What is expected: Look below. Copy each line that has "быть" in it.

Task data:
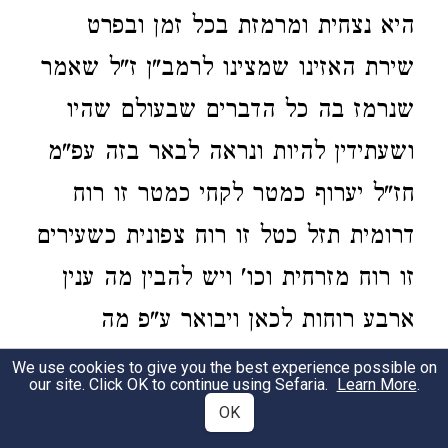
היא נצחית ומרמזת בכל זמן ובפרט
שירת האזינו שמצינו לרמב"ן ז"ל שאמר
שנרמז בה כל הדברים שבעולם שהיו
ושעתידין להיות ונראה לבאר בזה עפ"מ
חז"ל יערוף כמטר לקחי כמטר זו רוח
דרומית תזל כטל זו רוח צפונית כשעירים
זו רוח מזרחית וכו' ויש להבין מה ענין
ארבע רוחות לכאן ויבואר ע"פ מה
שאמרו
חזי' דהוי מאריך באחד
בברכות
We use cookies to give you the best experience possible on
our site. Click OK to continue using Sefaria.
Learn More
.
אמר לי' כיון דאמלכתי' למעלה ולמטה
OK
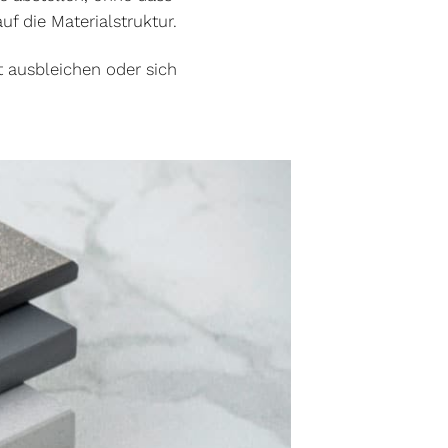
f die Materialstruktur.
it ausbleichen oder sich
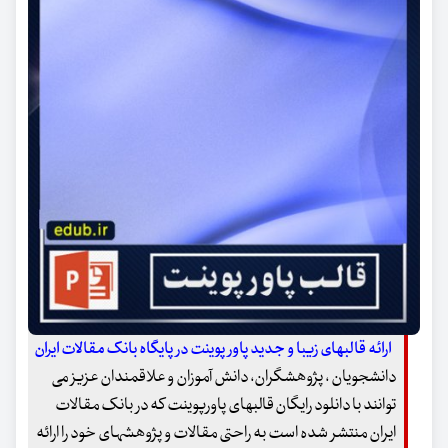
ارائه قالبهای زیبا و جدید پاور پوینت در پایگاه بانک مقالات ایران
دانشجویان ، پژوهشگران، دانش آموزان و علاقمندان عزیز می
توانند با دانلود رایگان قالبهای پاورپوینت که در بانک مقالات
ایران منتشر شده است به راحتی مقالات و پژوهشهای خود را ارائه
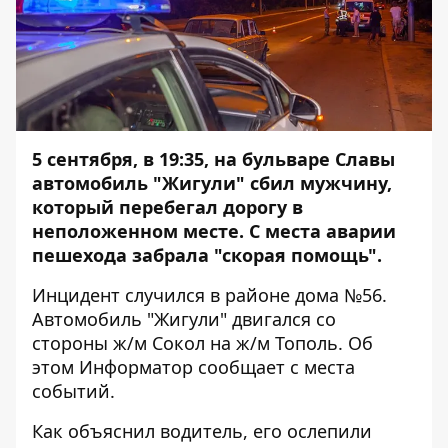
5 сентября, в 19:35, на бульваре Славы
автомобиль "Жигули" сбил мужчину,
который перебегал дорогу в
неположенном месте. С места аварии
пешехода забрала "скорая помощь".
Инцидент случился в районе дома №56.
Автомобиль "Жигули" двигался со
стороны ж/м Сокол на ж/м Тополь. Об
этом
Информатор
сообщает с места
событий.
Как объяснил водитель, его ослепили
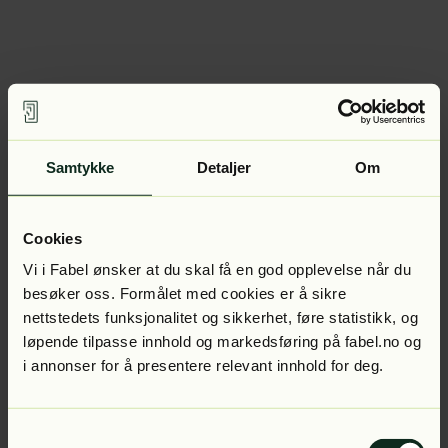
Samtykke
Detaljer
Om
Cookies
Vi i Fabel ønsker at du skal få en god opplevelse når du
besøker oss. Formålet med cookies er å sikre
nettstedets funksjonalitet og sikkerhet, føre statistikk, og
løpende tilpasse innhold og markedsføring på fabel.no og
i annonser for å presentere relevant innhold for deg.
Samtykkevalg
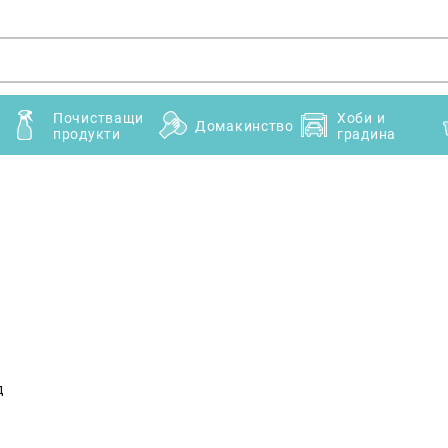
Почистващи
Хоби и
Домакинство
продукти
градина
д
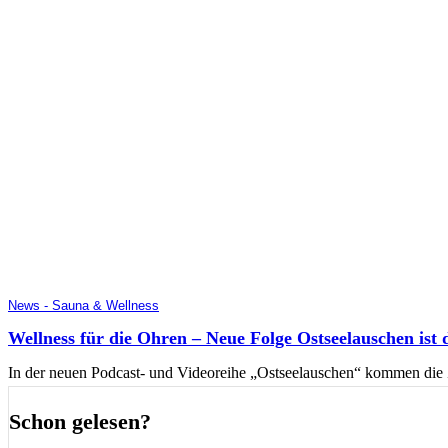
News - Sauna & Wellness
Wellness für die Ohren – Neue Folge Ostseelauschen ist 
In der neuen Podcast- und Videoreihe „Ostseelauschen“ kommen die 
Schon gelesen?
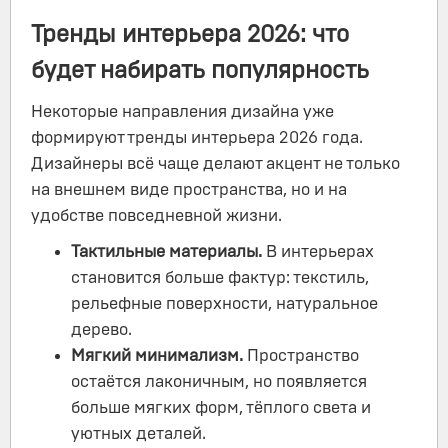
Тренды интерьера 2026: что
будет набирать популярность
Некоторые направления дизайна уже
формируют тренды интерьера 2026 года.
Дизайнеры всё чаще делают акцент не только
на внешнем виде пространства, но и на
удобстве повседневной жизни.
Тактильные материалы.
В интерьерах
становится больше фактур: текстиль,
рельефные поверхности, натуральное
дерево.
Мягкий минимализм.
Пространство
остаётся лаконичным, но появляется
больше мягких форм, тёплого света и
уютных деталей.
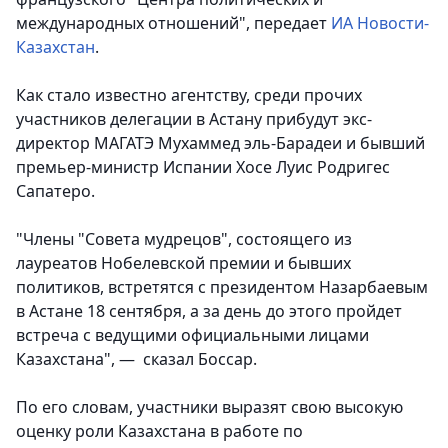
международных отношений", передает
ИА Новости-
Казахстан
.
Как стало известно агентству, среди прочих
участников делегации в Астану прибудут экс-
директор МАГАТЭ Мухаммед эль-Барадеи и бывший
премьер-министр Испании Хосе Луис Родригес
Сапатеро.
"Члены "Совета мудрецов", состоящего из
лауреатов Нобелевской премии и бывших
политиков, встретятся с президентом Назарбаевым
в Астане 18 сентября, а за день до этого пройдет
встреча с ведущими официальными лицами
Казахстана", — сказал Боссар.
По его словам, участники выразят свою высокую
оценку роли Казахстана в работе по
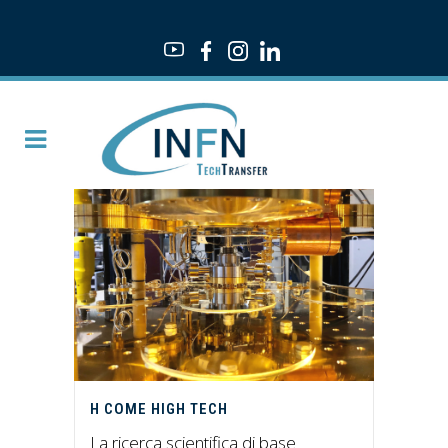
H COME HIGH TECH
La ricerca scientifica di base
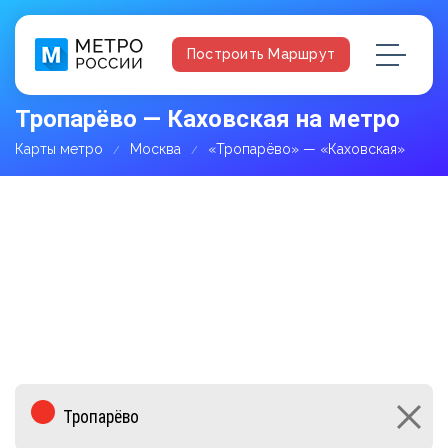
Построить Маршрут
Тропарёво — Каховская на метро
Карты метро
Москва
«Тропарёво» — «Каховская»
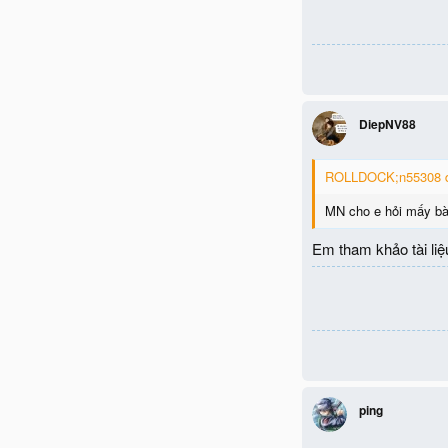
DiepNV88
ROLLDOCK;n55308 đã
MN cho e hỏi mấy bài
Em tham khảo tài liệ
ping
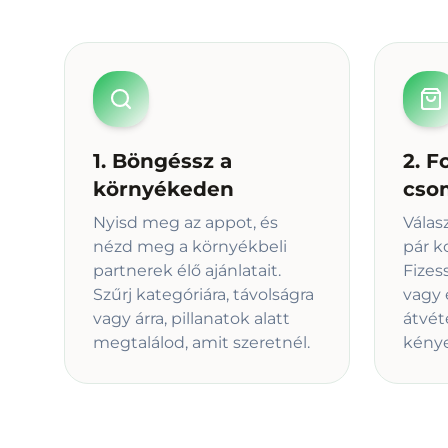
1. Böngéssz a
2. F
környékeden
cso
Nyisd meg az appot, és
Válas
nézd meg a környékbeli
pár k
partnerek élő ajánlatait.
Fizes
Szűrj kategóriára, távolságra
vagy 
vagy árra, pillanatok alatt
átvét
megtalálod, amit szeretnél.
kény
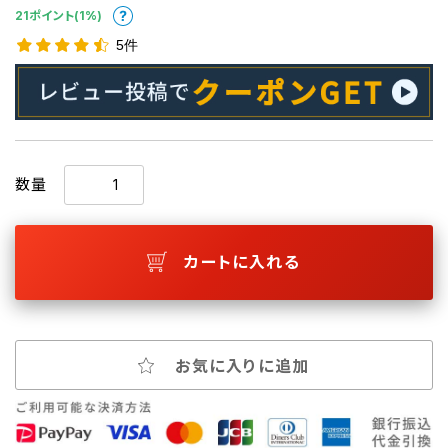
21ポイント(1%)
5件
数量
カートに入れる
お気に入りに追加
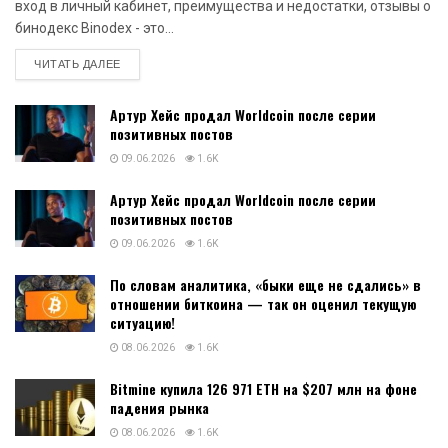
вход в личный кабинет, преимущества и недостатки, отзывы о
бинодекс Binodex - это...
DETAILS
ЧИТАТЬ ДАЛЕЕ
Артур Хейс продал Worldcoin после серии
позитивных постов
09.06.2026
1.6K
Артур Хейс продал Worldcoin после серии
позитивных постов
09.06.2026
1.6K
По словам аналитика, «быки еще не сдались» в
отношении биткоина — так он оценил текущую
ситуацию!
08.06.2026
1.6K
Bitmine купила 126 971 ETH на $207 млн на фоне
падения рынка
08.06.2026
1.6K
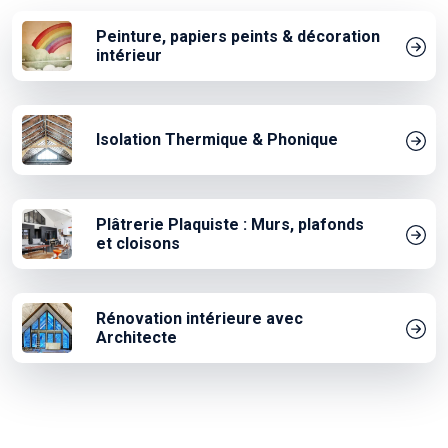
Peinture, papiers peints & décoration
intérieur
Isolation Thermique & Phonique
Plâtrerie Plaquiste : Murs, plafonds
et cloisons
Rénovation intérieure avec
Architecte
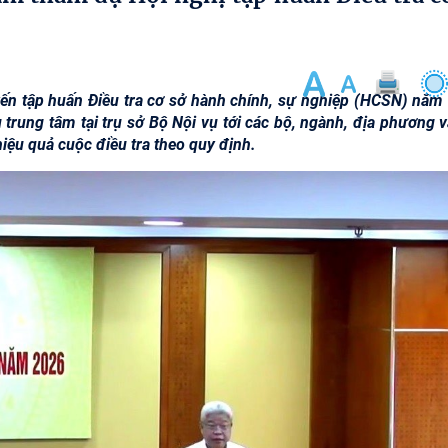
yến tập huấn Điều tra cơ sở hành chính, sự nghiệp (HCSN) năm
 trung tâm tại trụ sở Bộ Nội vụ tới các bộ, ngành, địa phương v
iệu quả cuộc điều tra theo quy định.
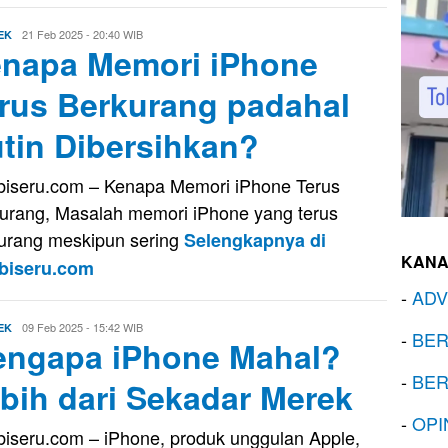
Evo
21 Feb 2025 - 20:40 WIB
EK
napa Memori iPhone
Kusnady
rus Berkurang padahal
tin Dibersihkan?
iseru.com – Kenapa Memori iPhone Terus
urang, Masalah memori iPhone yang terus
urang meskipun sering
Selengkapnya di
KANA
biseru.com
-
ADV
Evo
09 Feb 2025 - 15:42 WIB
EK
-
BER
ngapa iPhone Mahal?
Kusnady
-
BER
bih dari Sekadar Merek
-
OPI
iseru.com – iPhone, produk unggulan Apple,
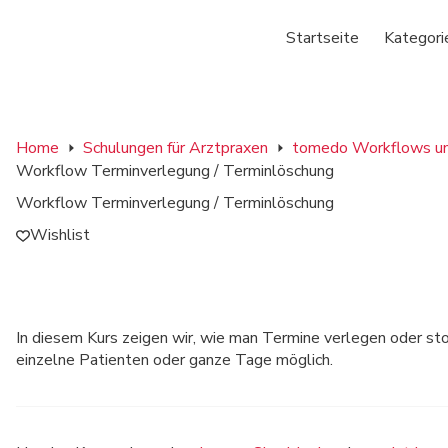
Startseite
Kategori
Home
Schulungen für Arztpraxen
tomedo Workflows un
Workflow Terminverlegung / Terminlöschung
Workflow Terminverlegung / Terminlöschung
Wishlist
In diesem Kurs zeigen wir, wie man Termine verlegen oder stor
einzelne Patienten oder ganze Tage möglich.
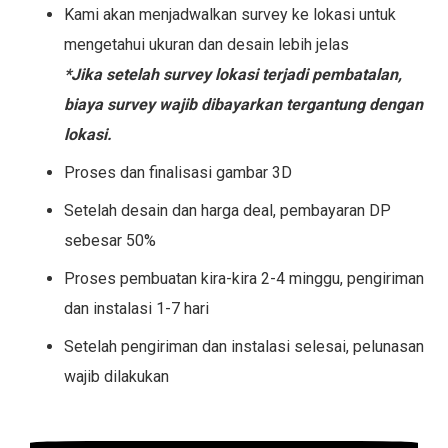
Kami akan menjadwalkan survey ke lokasi untuk
mengetahui ukuran dan desain lebih jelas
*Jika setelah survey lokasi terjadi pembatalan,
biaya survey wajib dibayarkan tergantung dengan
lokasi.
Proses dan finalisasi gambar 3D
Setelah desain dan harga deal, pembayaran DP
sebesar 50%
Proses pembuatan kira-kira 2-4 minggu, pengiriman
dan instalasi 1-7 hari
Setelah pengiriman dan instalasi selesai, pelunasan
wajib dilakukan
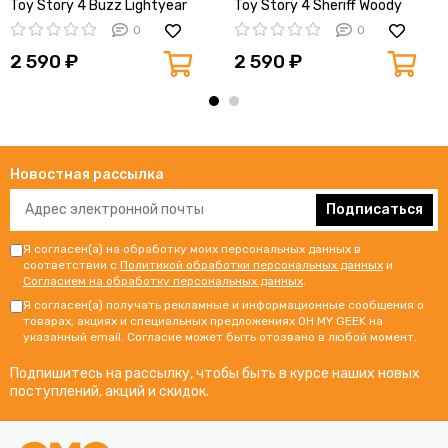
Toy Story 4 Buzz Lightyear
Toy Story 4 Sheriff Woody
(523) 37390
(522) 37383
0
0
2 590 ₽
2 590 ₽
Новостная рассылка
Подписаться
Я согласен(а) на обработку моих персональных данных в
соответствии с
Политикой обработки персональных данных
и
Согласием на обработку персональных данных
.
Я согласен(а) получать рекламные и информационные сообщения о
товарах, акциях и специальных предложениях OH MY GEEK на
указанный email. Согласие может быть отозвано в любой момент.
Подпишитесь на рассылку, чтобы быть в курсе наших новых
поступлений, акций и скидок.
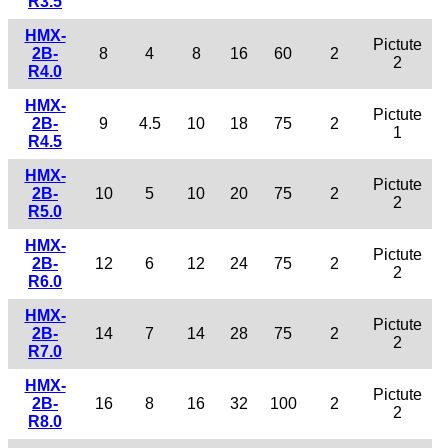
R3.5
HMX-
Pictute
2B-
8
4
8
16
60
2
2
R4.0
HMX-
Pictute
2B-
9
4.5
10
18
75
2
1
R4.5
HMX-
Pictute
2B-
10
5
10
20
75
2
2
R5.0
HMX-
Pictute
2B-
12
6
12
24
75
2
2
R6.0
HMX-
Pictute
2B-
14
7
14
28
75
2
2
R7.0
HMX-
Pictute
2B-
16
8
16
32
100
2
2
R8.0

Result for this task:
указанный email. Согласие может быть отозвано в любой момент.
Подпишитесь на рассылку, чтобы быть в курсе наших новых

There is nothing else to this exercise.